Let’s just say 30 ain’t what it used to be. It used to be this: beach volleyball parties, dripping with vodka and beer and late-night runs to the liquor store for more vodka and beer. It used to be about keeping the teenaged babysitter up way past her bedtime on the off and unlikely chance she really was interested in the spike you launched into the belly of a (now former) friend.

At least, that’s what certain older members of my family remember and recount, often ruefully and sometimes delightedly, about the “festival” of their turning 30 on Toronto Island in the mid-1960s, when developing media luminaries would show up to enjoin their chums in lively, booze-and tobacco-influenced discussions about whose lead, on their respective stories in the latest edition of God-knowswhichever publication paid them way too much money to write, was best.

Leadership?

My heroes, these days, don’t boast, don’t drink, don’t smoke.

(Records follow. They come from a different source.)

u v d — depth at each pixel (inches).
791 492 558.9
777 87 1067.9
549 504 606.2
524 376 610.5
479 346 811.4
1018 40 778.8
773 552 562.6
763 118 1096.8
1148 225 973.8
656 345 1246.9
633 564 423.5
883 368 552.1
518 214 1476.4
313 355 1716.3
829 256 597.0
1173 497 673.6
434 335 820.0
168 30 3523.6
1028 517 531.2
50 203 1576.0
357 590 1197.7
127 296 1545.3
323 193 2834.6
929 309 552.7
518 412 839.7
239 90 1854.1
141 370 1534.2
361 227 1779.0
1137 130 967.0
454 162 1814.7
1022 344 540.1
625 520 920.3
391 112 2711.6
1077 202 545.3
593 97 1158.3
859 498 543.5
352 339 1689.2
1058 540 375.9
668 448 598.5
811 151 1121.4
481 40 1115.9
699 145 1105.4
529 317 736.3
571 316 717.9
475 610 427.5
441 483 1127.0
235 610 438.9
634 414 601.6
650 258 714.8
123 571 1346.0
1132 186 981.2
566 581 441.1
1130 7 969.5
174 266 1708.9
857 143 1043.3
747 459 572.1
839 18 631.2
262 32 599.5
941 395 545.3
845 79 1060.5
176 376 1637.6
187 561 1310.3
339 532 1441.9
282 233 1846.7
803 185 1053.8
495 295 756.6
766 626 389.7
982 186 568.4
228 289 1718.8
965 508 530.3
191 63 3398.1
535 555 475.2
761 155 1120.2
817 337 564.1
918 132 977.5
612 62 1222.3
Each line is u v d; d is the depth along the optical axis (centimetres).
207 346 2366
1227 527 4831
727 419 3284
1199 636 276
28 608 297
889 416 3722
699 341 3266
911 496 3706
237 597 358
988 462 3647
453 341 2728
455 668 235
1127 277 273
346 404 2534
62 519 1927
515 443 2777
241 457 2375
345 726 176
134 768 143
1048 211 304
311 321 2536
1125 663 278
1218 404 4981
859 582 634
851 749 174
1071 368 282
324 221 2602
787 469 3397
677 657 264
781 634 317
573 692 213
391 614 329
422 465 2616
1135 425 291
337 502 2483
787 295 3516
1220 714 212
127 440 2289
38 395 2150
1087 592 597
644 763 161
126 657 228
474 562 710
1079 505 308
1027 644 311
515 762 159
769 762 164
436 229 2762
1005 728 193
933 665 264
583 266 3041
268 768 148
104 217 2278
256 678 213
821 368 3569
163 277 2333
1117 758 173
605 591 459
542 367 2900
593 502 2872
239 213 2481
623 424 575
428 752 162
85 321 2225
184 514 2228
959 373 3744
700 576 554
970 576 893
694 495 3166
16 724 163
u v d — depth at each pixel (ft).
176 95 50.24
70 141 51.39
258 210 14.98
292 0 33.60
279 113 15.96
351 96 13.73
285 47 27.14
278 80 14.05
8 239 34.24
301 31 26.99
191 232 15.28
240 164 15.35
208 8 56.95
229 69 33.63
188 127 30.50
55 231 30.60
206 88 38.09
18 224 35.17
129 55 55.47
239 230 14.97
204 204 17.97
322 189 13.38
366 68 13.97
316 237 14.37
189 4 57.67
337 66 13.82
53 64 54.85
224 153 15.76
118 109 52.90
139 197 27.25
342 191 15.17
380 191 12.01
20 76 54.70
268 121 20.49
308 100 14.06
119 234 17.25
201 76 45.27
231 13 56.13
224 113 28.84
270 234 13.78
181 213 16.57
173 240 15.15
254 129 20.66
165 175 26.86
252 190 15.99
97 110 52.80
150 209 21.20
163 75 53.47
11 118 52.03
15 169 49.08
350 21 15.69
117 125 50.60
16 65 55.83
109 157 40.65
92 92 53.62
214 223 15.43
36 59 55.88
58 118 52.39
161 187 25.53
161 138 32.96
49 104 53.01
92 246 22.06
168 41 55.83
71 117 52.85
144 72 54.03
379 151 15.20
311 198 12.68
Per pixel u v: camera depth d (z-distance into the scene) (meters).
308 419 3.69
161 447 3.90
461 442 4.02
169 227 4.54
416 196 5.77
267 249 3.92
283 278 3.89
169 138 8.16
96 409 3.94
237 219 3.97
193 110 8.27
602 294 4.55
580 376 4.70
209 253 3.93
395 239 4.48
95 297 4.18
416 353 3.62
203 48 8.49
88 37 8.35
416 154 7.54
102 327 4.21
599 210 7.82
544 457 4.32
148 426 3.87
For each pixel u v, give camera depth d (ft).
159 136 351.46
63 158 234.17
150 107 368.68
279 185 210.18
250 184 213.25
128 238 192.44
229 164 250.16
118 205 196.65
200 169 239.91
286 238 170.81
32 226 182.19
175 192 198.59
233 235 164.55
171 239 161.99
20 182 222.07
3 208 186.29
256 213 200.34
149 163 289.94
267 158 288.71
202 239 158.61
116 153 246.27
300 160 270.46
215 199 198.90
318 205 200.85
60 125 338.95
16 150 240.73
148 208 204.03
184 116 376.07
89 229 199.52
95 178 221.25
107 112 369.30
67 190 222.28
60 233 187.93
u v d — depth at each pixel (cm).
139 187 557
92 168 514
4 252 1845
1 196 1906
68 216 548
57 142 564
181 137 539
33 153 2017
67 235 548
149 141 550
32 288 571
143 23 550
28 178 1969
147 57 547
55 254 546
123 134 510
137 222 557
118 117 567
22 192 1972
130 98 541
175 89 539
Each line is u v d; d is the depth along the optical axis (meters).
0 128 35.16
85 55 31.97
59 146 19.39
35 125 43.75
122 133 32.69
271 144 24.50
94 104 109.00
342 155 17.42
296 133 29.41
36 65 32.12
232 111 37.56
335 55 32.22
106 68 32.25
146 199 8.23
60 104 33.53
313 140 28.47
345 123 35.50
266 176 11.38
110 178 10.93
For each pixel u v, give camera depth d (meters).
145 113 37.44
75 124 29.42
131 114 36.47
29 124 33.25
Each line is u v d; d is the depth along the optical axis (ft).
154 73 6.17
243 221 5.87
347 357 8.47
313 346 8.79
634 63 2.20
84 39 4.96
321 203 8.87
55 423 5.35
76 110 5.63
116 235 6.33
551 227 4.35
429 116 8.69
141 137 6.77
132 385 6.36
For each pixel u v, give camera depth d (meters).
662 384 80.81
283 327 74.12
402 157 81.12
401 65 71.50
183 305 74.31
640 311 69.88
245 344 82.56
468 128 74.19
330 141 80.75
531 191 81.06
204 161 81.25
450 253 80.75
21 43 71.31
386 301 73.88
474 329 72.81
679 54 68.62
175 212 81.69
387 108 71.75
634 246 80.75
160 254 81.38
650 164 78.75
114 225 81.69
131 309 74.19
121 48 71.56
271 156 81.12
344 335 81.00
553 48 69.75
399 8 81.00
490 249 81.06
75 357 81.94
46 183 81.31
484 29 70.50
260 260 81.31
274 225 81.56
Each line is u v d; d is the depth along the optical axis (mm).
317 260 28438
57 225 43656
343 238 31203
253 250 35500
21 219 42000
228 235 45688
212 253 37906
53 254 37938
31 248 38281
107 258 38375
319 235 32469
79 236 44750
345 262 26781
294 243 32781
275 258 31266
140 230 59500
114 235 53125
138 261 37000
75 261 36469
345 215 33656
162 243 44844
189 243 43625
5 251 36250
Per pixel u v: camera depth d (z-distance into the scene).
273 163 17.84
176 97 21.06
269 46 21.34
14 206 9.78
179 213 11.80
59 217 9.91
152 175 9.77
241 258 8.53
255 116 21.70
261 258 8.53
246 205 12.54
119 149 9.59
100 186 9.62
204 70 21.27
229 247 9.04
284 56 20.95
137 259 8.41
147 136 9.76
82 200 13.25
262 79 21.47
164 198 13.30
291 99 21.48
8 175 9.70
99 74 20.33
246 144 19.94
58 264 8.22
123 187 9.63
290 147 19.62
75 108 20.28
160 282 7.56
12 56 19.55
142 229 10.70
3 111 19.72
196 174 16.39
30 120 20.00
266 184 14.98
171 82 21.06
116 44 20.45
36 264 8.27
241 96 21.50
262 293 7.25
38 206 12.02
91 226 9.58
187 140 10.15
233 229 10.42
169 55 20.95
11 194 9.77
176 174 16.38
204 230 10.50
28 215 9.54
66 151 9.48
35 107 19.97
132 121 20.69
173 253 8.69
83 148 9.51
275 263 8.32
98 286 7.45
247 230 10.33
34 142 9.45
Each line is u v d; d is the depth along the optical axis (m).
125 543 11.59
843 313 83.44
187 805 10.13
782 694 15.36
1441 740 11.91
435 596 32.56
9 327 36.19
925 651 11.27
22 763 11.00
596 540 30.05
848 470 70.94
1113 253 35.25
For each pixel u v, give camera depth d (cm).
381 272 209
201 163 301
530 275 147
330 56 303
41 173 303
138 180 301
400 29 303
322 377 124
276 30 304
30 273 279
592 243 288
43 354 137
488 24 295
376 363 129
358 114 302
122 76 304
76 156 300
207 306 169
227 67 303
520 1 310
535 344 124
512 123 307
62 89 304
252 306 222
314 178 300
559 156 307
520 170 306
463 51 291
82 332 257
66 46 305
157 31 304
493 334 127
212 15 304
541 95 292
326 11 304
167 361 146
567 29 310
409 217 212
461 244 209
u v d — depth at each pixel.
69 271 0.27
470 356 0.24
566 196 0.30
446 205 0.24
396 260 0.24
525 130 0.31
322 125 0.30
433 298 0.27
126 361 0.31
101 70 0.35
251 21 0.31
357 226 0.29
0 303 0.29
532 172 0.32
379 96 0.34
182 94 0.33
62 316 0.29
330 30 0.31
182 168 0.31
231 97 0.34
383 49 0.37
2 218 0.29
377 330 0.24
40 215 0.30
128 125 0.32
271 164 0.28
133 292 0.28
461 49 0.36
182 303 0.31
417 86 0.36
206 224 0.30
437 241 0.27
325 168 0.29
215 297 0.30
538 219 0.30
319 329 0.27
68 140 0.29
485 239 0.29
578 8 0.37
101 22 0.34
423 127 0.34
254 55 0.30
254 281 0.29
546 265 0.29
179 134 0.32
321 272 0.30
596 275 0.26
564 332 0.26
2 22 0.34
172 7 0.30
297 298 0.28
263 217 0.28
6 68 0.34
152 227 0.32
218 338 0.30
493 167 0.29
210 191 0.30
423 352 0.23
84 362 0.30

They don’t play pot-bellied volleyball. In fact, they don’t do much of anything that I might have once called “fun”. What they do is take the detritus that their grandparents and (yes) their parents have made of the world, and turn it into a fair, if compromised, chance to begin again.

To be clear, my heroes are my kids. One is a veterinarian-in-training.

She runs mini-marathons whether or not she’s pregnant. As it happens, she is. . . again. . . pregnant. This month, she brings into the world another soul to keep her first son company, just in time for her fourth-year rotations. Throughout, she tells her parents to eat right, exercise daily and keep their spirits high. And, we do. She is a leader.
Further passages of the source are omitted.